◆ Data ◆
──────

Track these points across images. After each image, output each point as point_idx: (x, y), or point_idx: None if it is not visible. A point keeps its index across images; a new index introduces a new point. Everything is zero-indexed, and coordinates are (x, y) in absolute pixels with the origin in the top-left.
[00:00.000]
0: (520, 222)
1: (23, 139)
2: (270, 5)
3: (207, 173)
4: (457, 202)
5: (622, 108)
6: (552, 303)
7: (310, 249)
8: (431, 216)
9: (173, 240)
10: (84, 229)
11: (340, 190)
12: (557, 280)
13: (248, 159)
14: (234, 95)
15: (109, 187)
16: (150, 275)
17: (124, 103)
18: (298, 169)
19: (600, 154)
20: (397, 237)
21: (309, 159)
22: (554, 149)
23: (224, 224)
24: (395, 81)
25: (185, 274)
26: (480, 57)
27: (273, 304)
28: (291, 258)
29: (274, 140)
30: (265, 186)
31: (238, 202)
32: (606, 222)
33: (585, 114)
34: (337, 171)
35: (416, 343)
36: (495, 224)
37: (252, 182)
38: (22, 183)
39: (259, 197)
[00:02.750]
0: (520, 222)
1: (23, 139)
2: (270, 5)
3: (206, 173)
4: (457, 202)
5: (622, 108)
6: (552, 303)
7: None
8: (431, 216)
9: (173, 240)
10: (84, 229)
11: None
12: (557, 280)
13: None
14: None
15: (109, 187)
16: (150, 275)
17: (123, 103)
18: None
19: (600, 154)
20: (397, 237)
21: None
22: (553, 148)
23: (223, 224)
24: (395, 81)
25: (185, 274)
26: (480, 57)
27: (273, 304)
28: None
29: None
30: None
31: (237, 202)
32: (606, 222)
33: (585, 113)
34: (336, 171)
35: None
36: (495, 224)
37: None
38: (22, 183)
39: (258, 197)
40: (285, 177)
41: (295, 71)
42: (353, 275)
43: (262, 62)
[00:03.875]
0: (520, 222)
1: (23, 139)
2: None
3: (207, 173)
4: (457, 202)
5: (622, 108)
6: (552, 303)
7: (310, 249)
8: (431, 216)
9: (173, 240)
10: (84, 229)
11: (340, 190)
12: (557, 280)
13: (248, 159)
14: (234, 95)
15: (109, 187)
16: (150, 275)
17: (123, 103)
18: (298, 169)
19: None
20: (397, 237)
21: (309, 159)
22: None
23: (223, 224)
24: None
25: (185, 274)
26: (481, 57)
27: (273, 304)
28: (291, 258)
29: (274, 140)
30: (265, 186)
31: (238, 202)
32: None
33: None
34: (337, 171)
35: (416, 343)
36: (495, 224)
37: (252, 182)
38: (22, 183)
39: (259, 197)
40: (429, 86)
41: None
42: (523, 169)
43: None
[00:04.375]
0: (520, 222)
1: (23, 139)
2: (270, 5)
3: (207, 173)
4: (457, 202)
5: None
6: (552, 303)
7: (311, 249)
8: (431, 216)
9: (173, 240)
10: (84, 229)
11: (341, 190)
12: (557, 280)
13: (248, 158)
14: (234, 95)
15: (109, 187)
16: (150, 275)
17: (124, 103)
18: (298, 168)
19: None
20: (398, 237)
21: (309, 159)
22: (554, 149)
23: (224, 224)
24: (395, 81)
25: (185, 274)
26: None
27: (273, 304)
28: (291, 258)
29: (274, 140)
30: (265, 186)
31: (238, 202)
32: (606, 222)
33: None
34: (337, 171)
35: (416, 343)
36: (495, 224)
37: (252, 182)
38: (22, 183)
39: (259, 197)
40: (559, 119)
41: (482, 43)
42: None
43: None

──────

◆ Work instruction ◆
Print every record above. Keep each one exactly as it is.

◆ Answer space ◆
Track these points across images. After each image, output each point as point_idx: (x, y), or point_idx: None if it is not visible. A point keeps its index across images; a new index introduces a new point. Everything is zero-indexed, and coordinates are (x, y) in absolute pixels with the origin in the top-left.
[00:00.000]
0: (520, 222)
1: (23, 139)
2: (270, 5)
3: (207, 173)
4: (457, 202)
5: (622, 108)
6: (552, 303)
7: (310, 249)
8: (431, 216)
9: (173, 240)
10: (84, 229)
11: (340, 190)
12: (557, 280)
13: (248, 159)
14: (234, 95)
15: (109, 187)
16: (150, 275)
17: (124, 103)
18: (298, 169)
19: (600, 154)
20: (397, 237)
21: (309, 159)
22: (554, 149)
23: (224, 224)
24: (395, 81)
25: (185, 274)
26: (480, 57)
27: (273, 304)
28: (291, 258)
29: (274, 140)
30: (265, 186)
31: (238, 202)
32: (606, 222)
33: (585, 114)
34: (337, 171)
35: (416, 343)
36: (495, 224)
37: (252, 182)
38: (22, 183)
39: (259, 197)
[00:02.750]
0: (520, 222)
1: (23, 139)
2: (270, 5)
3: (206, 173)
4: (457, 202)
5: (622, 108)
6: (552, 303)
7: None
8: (431, 216)
9: (173, 240)
10: (84, 229)
11: None
12: (557, 280)
13: None
14: None
15: (109, 187)
16: (150, 275)
17: (123, 103)
18: None
19: (600, 154)
20: (397, 237)
21: None
22: (553, 148)
23: (223, 224)
24: (395, 81)
25: (185, 274)
26: (480, 57)
27: (273, 304)
28: None
29: None
30: None
31: (237, 202)
32: (606, 222)
33: (585, 113)
34: (336, 171)
35: None
36: (495, 224)
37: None
38: (22, 183)
39: (258, 197)
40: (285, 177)
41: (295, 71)
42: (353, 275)
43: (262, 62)
[00:03.875]
0: (520, 222)
1: (23, 139)
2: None
3: (207, 173)
4: (457, 202)
5: (622, 108)
6: (552, 303)
7: (310, 249)
8: (431, 216)
9: (173, 240)
10: (84, 229)
11: (340, 190)
12: (557, 280)
13: (248, 159)
14: (234, 95)
15: (109, 187)
16: (150, 275)
17: (123, 103)
18: (298, 169)
19: None
20: (397, 237)
21: (309, 159)
22: None
23: (223, 224)
24: None
25: (185, 274)
26: (481, 57)
27: (273, 304)
28: (291, 258)
29: (274, 140)
30: (265, 186)
31: (238, 202)
32: None
33: None
34: (337, 171)
35: (416, 343)
36: (495, 224)
37: (252, 182)
38: (22, 183)
39: (259, 197)
40: (429, 86)
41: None
42: (523, 169)
43: None
[00:04.375]
0: (520, 222)
1: (23, 139)
2: (270, 5)
3: (207, 173)
4: (457, 202)
5: None
6: (552, 303)
7: (311, 249)
8: (431, 216)
9: (173, 240)
10: (84, 229)
11: (341, 190)
12: (557, 280)
13: (248, 158)
14: (234, 95)
15: (109, 187)
16: (150, 275)
17: (124, 103)
18: (298, 168)
19: None
20: (398, 237)
21: (309, 159)
22: (554, 149)
23: (224, 224)
24: (395, 81)
25: (185, 274)
26: None
27: (273, 304)
28: (291, 258)
29: (274, 140)
30: (265, 186)
31: (238, 202)
32: (606, 222)
33: None
34: (337, 171)
35: (416, 343)
36: (495, 224)
37: (252, 182)
38: (22, 183)
39: (259, 197)
40: (559, 119)
41: (482, 43)
42: None
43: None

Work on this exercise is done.